Please give back the listing exactly, without any of its pictures.
- - -
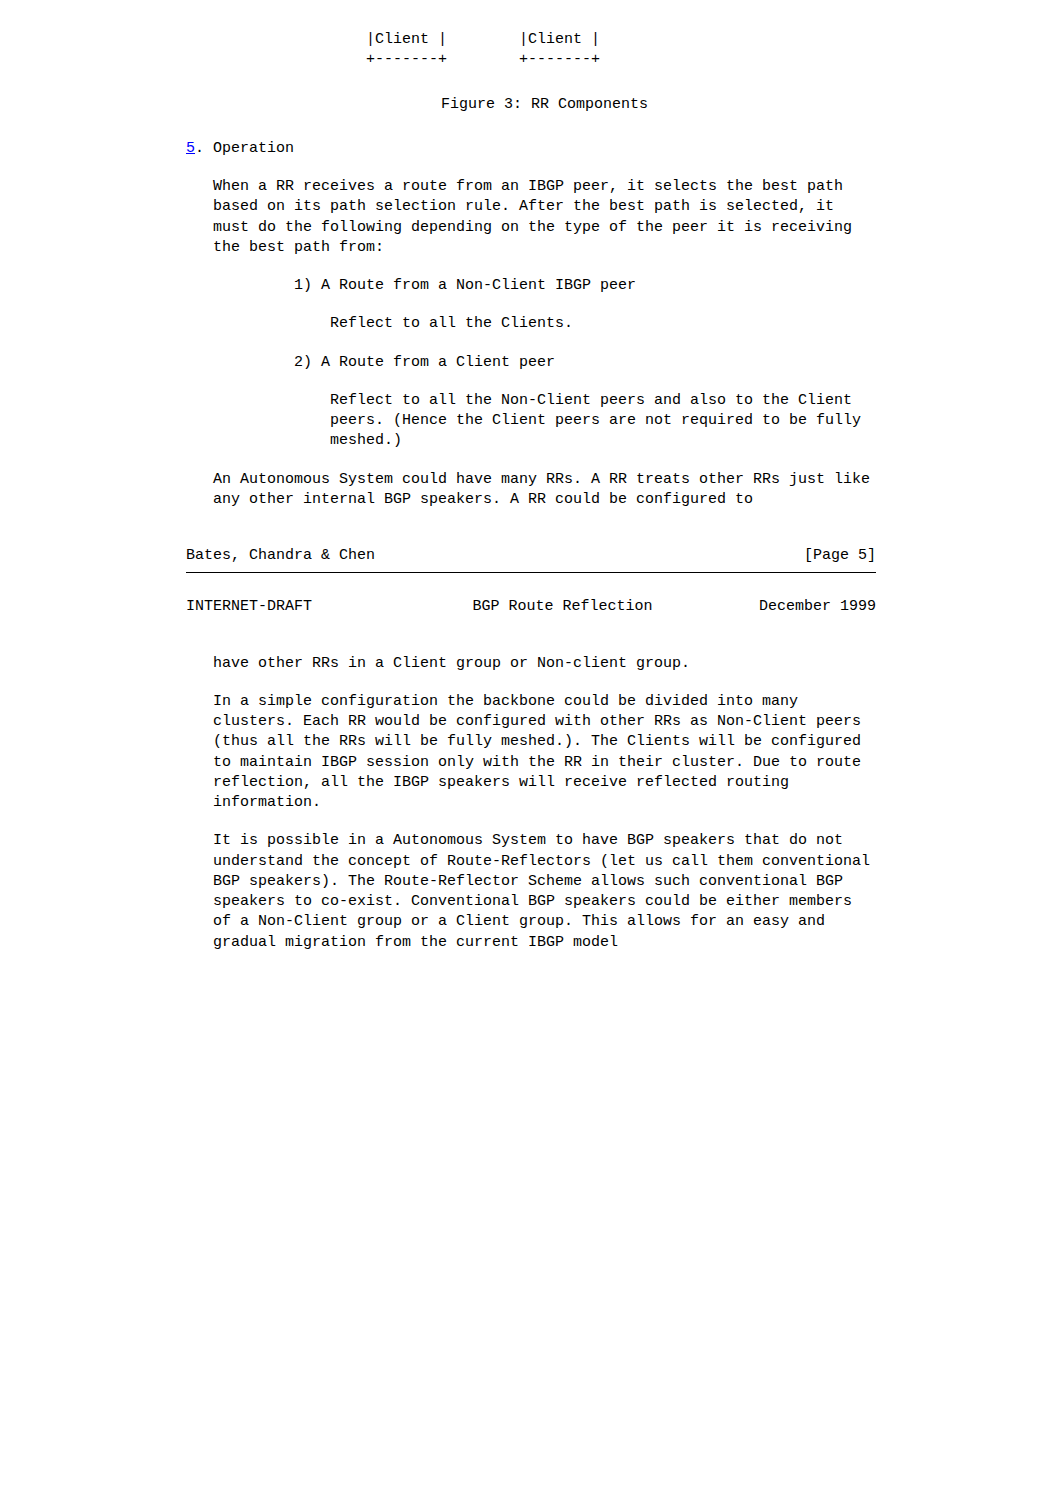|Client |        |Client |
                    +-------+        +-------+
Figure 3: RR Components
5. Operation
When a RR receives a route from an IBGP peer, it selects the best path based on its path selection rule. After the best path is selected, it must do the following depending on the type of the peer it is receiving the best path from:
1) A Route from a Non-Client IBGP peer Reflect to all the Clients.
2) A Route from a Client peer Reflect to all the Non-Client peers and also to the Client peers. (Hence the Client peers are not required to be fully meshed.)
An Autonomous System could have many RRs. A RR treats other RRs just like any other internal BGP speakers. A RR could be configured to
Bates, Chandra & Chen [Page 5]
INTERNET-DRAFT BGP Route Reflection December 1999
have other RRs in a Client group or Non-client group.
In a simple configuration the backbone could be divided into many clusters. Each RR would be configured with other RRs as Non-Client peers (thus all the RRs will be fully meshed.). The Clients will be configured to maintain IBGP session only with the RR in their cluster. Due to route reflection, all the IBGP speakers will receive reflected routing information.
It is possible in a Autonomous System to have BGP speakers that do not understand the concept of Route-Reflectors (let us call them conventional BGP speakers). The Route-Reflector Scheme allows such conventional BGP speakers to co-exist. Conventional BGP speakers could be either members of a Non-Client group or a Client group. This allows for an easy and gradual migration from the current IBGP model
- - -
Result of this exercise:
|Client |        |Client |
                    +-------+        +-------+
Figure 3: RR Components
5. Operation
When a RR receives a route from an IBGP peer, it selects the best path based on its path selection rule. After the best path is selected, it must do the following depending on the type of the peer it is receiving the best path from:
1) A Route from a Non-Client IBGP peer Reflect to all the Clients.
2) A Route from a Client peer Reflect to all the Non-Client peers and also to the Client peers. (Hence the Client peers are not required to be fully meshed.)
An Autonomous System could have many RRs. A RR treats other RRs just like any other internal BGP speakers. A RR could be configured to
Bates, Chandra & Chen [Page 5]
INTERNET-DRAFT BGP Route Reflection December 1999
have other RRs in a Client group or Non-client group.
In a simple configuration the backbone could be divided into many clusters. Each RR would be configured with other RRs as Non-Client peers (thus all the RRs will be fully meshed.). The Clients will be configured to maintain IBGP session only with the RR in their cluster. Due to route reflection, all the IBGP speakers will receive reflected routing information.
It is possible in a Autonomous System to have BGP speakers that do not understand the concept of Route-Reflectors (let us call them conventional BGP speakers). The Route-Reflector Scheme allows such conventional BGP speakers to co-exist. Conventional BGP speakers could be either members of a Non-Client group or a Client group. This allows for an easy and gradual migration from the current IBGP model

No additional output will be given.